### WHAT TO PRODUCE
From the records below, copy every line that contains the word "True". Case counts.

(Rendered chart images)

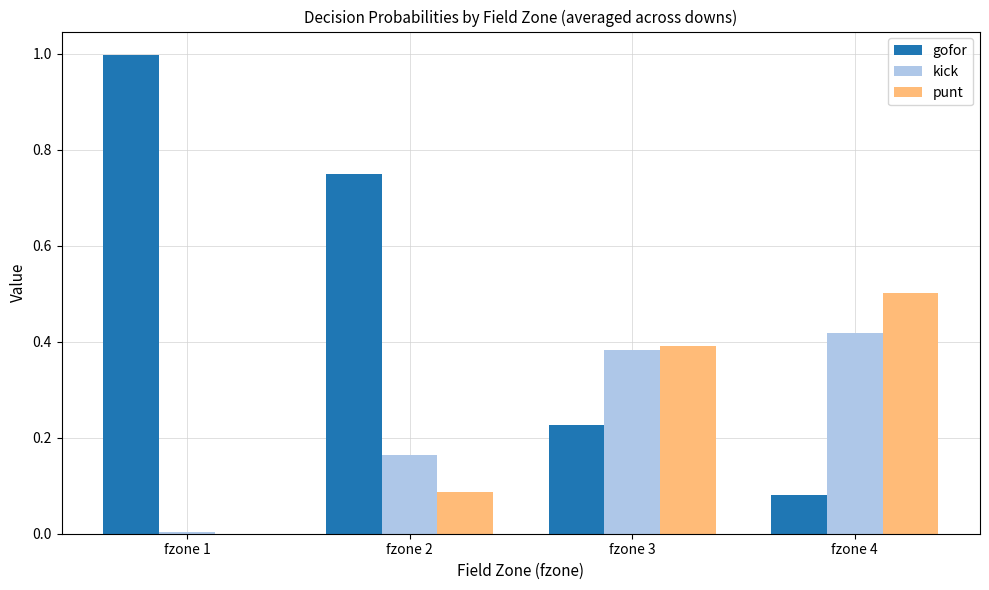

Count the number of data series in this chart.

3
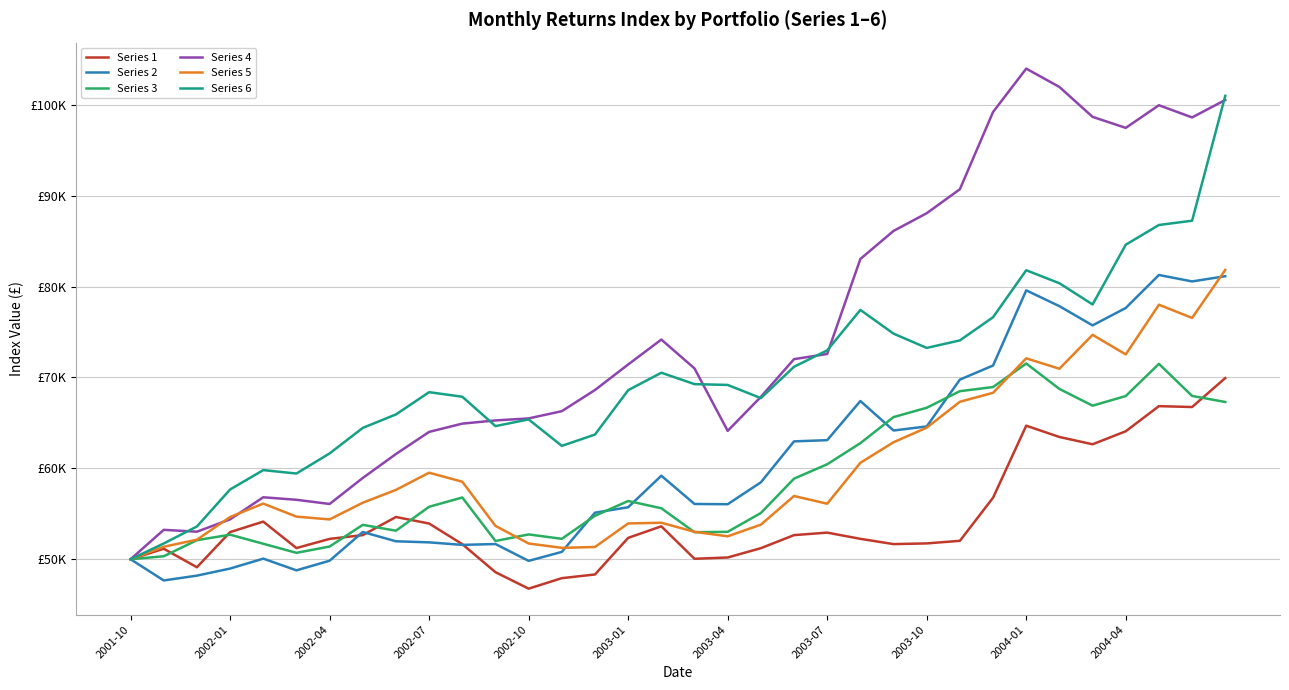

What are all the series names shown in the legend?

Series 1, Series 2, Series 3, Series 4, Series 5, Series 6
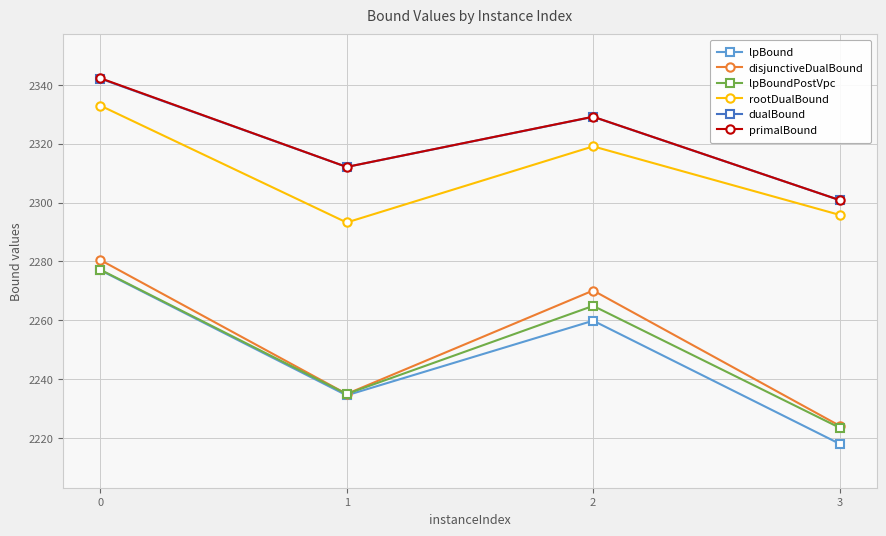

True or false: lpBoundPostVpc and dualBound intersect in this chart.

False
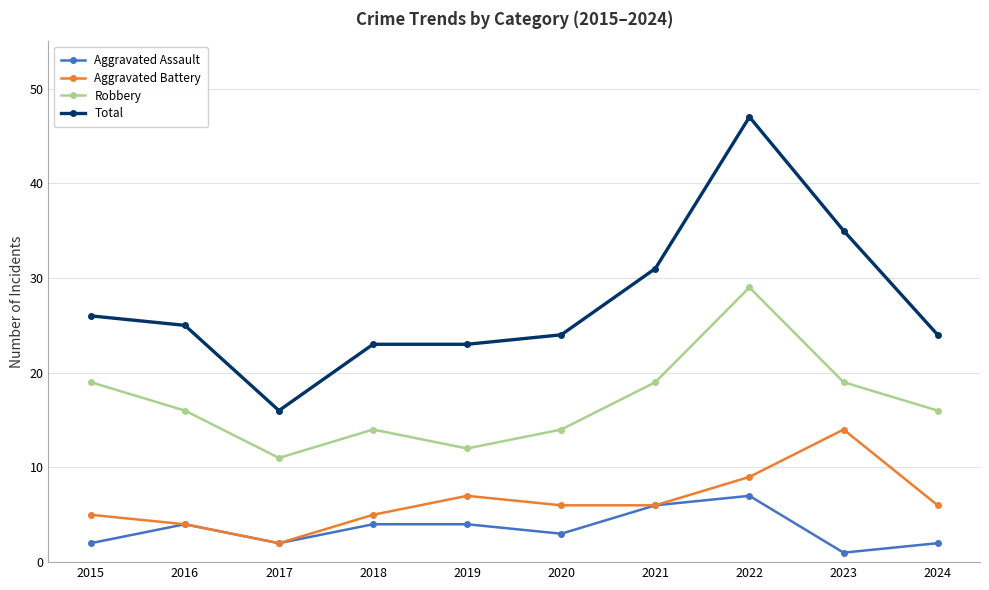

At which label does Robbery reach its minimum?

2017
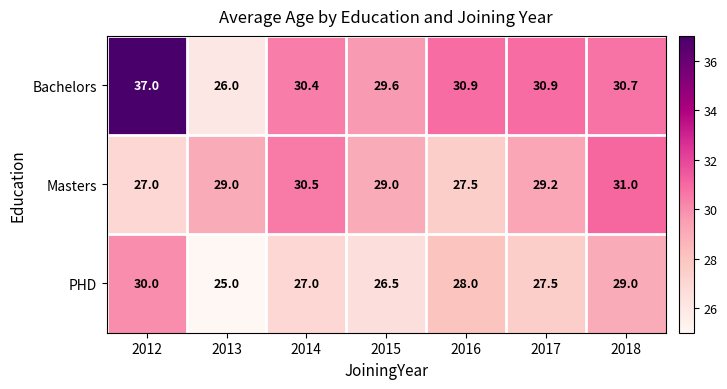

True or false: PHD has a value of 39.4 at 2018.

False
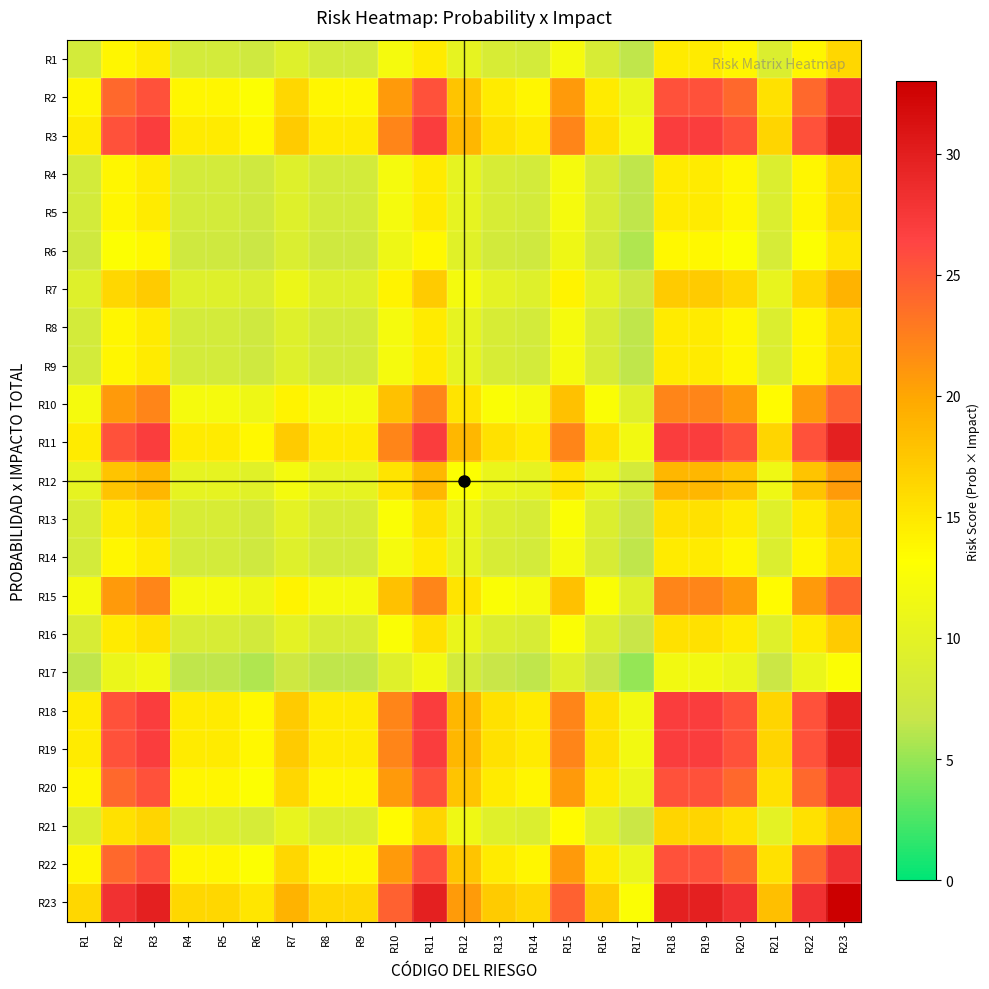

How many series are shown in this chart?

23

### THE COMPLETED TASK
True or false: lpBoundPostVpc and dualBound intersect in this chart.
True or false: PHD has a value of 39.4 at 2018.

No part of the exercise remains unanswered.